What’s Behind This Morning’s Drop? Not What The Talking Heads Are Claiming

As of 11:30 a.m. New York time this morning, the Standard & Poor’s 500 Stock index was down 1.15%. The Dow Jones Industrial Average was off 1.02%. And the technology heavy NASDAQ was lower by 1.84%.

Much of the talk this morning has centered on news from Facebook (FB) and Apple (AAPL) this weekend as the reason for the drop.

Facebook is down big this morning with a 6.75% decline and Apple is off 1.35%. And there certainly was big news from the two companies over the weekend. Facebook announced that Cambridge Analytica, a data mining firm that worked for the Trump campaign, had used data from 50 million Facebook users to create profiles of prospective voters. The data was used, Facebook says, without permission. Add this to all the other negative news that points to Facebook’s inability to protect and control its own data and you can certainly understand the plunge in shares today.

Over the weekend Apple announced that a “secret” facility has been working on a new kind of screen technology that would provide a superior visual experience to even the newest OLED screens. That’s being touted this morning as another reason for the tech sell off.

Let’s take a step back, using the Apple news, to look at why the argument that news from Facebook and Apple is behind today’s sell off is misleading. First, Apple’s acknowledgment of work on the new technology points out that this won’t be ready for the market for three to five years–if ever. That’s a long time out to produce a drop in stocks today. Second, I can understand why the Apple news might have hurt shares of smartphone suppliers, especially smartphone suppliers that make products used in screens. So it’s logical to me why Synaptics (SYNA) is down 3.65% this morning or Skyworks (SWKS) is off 1.91%. But why would the news that Apple is at work on a new superior screen technology hurt Apple shares? Isn’t this a potentially good thing for Apple?

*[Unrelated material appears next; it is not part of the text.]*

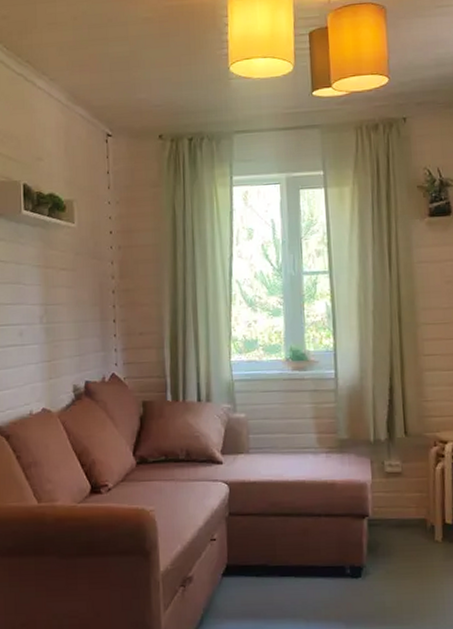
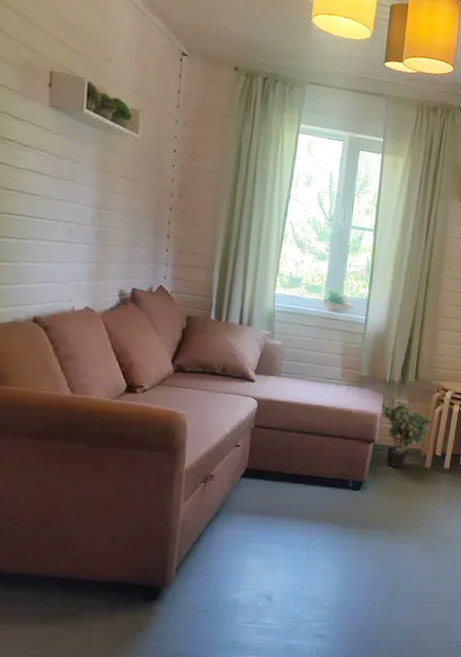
potted plant: none [368,464,435,545] -> present [380,402,432,468]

I think the Facebook and Apple news is really just an excuse for selling that is based more on cash flow, stretched valuations, and uncertainty over the Wednesday meeting of the Federal Reserve’s Open Market Committee. We’ve seen a huge wave of money flow into technology shares this year–$9.8 billion has flowed into the sector since December and $3.3 billion went into the PowerShares QQQ Trust, the biggest NASDAQ ETF, just in the past week. And why not? Before today’s drop, the sector had been up 10% for 2018 to date.

But all that cash has pushed prices up to levels that make some investors and traders nervous. I’d expect to see some profit taking at these levels. Amazon (AMZN), for example, was up 34.39% as of the Friday close–for 2018 to date. Netflix (NFLX) had gained 65.89% year to date. Nvidia (NVDA) was ahead 29.45%.

Think about it this way: The consensus target price for Amazon is $1670, according to Yahoo Finance calculations. That’s 100 points or so above the Friday close at $1571. The next decent support for the stock on the downside, however, is near $1000.  So that $100 potential upside and almost $600 of potential downside.

Anything that increased nervousness would prompt some selling.

The weekend news certainly qualifies as news that might prompt selling to protect profits, but this week has long been circled on calendars as one that will create uncertainty and where reducing riskier positions might be a smart move.

That’s because Wall Street is worried that Wednesday will bring some language from the Federal Reserve that indicates the U.S. central bank is leaning toward a more aggressive schedule for raising interest rates than Wall Street had expected just a month or two ago. The odds for an interest rate increase on Wednesday have long been locked in and Wall Street would be shocked if the Fed doesn’t raise rates. But opinion among Wall Street analysts and economists still includes a substantial percentage looking for only two interest rate increases in 2018 and an even bigger number counting on three increases. The worry going into Wednesday’s meeting is that Fed either in the words of its post-meeting press conference or in the “dot plots” that summarize sentiment at the Fed will indicate that the odds of four rate increases in 2018 have climbed higher. That would be negative news for stocks in general, and especially for higher risk stocks in general.

If I’m right about the cause of the selling today, I’d expect to see the downturn extend its scope from technology stocks today to other parts of the market in the lead up to Wednesday’s Fed meeting.